• Texto:
Bajo su chasis de aluminio, el Range Rover Electric utiliza una versión electrificada de la arquitectura modular longitudinal (MLA). Por ahora, la única configuración disponible es de doble motor con tracción integral, bautizada internamente como EV550, y estará presente desde el lanzamiento en casi toda la gama, incluyendo las versiones SV.

 

 

Cada uno de los dos motores de imanes permanentes entrega, de forma individual, 350 hp (260 kW); combinados —y limitados por la arquitectura eléctrica compartida— rinden 542 hp (405 kW / 550 PS) y 627 lb-pie (850 Nm) de torque, 12 hp (10 kW) y 74 lb-pie (100 Nm) más que el V8 mild-hybrid biturbo de 4.4 litros al que reemplaza.

 

La respuesta instantánea de los motores eléctricos permite un 0-100 km/h en apenas 4.3 segundos, y rebases de 80 a 120 km/h en solo 2.7 segundos. Land Rover asegura que su sistema de gestión de tracción inteligente (Intelligent Driveline Dynamics) puede distribuir el torque de 0 a 100% en menos de 50 milisegundos —diez veces más rápido que un sistema de tracción con motor de combustión—, sin sacrificar la capacidad de subir pendientes de hasta 45 grados.

 

Además, hereda los amortiguadores activos de doble válvula de la variante Sport SV, junto con suspensión neumática de doble cámara y dirección en el eje trasero. Frente a la versión de combustión, la altura de manejo y el despeje se reducen 15 mm y 29 mm, aunque la suspensión ajustable conserva la misma profundidad de vadeo de 900 mm.

• Consigna:
Responde estas preguntas con datos del texto sobre el Range Rover Electric:
1. ¿Qué potencia entrega cada motor de forma individual?
2. ¿En cuántos segundos acelera de 0 a 100 km/h?
3. ¿Qué profundidad de vadeo conserva la suspensión ajustable?
Las líneas que vienen a continuación no hacen falta.

• Entradas extraídas:

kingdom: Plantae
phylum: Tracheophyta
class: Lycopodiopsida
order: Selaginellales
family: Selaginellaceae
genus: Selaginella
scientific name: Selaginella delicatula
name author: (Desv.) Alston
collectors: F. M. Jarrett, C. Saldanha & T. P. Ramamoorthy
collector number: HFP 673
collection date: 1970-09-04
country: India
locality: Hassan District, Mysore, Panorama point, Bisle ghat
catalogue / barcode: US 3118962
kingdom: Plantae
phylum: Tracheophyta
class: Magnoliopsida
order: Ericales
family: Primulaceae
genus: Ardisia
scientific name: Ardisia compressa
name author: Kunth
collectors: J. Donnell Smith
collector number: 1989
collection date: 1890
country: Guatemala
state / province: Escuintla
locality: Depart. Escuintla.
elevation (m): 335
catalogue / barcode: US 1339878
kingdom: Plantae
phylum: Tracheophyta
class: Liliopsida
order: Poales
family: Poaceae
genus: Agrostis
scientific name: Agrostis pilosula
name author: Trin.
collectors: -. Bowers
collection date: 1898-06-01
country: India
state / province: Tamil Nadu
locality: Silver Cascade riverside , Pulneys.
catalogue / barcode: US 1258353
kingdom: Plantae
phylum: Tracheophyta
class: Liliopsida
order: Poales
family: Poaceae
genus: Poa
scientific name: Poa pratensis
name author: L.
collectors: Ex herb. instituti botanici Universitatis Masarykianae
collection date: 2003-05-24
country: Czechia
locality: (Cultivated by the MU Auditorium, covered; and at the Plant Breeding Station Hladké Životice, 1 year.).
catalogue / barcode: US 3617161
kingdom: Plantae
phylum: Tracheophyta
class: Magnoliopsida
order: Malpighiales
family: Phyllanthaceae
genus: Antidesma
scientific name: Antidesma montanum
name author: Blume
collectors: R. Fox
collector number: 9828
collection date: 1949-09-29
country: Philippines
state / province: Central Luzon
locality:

• Respuesta:
1. 350 hp (260 kW).
2. 4.3 segundos.
3. 900 mm.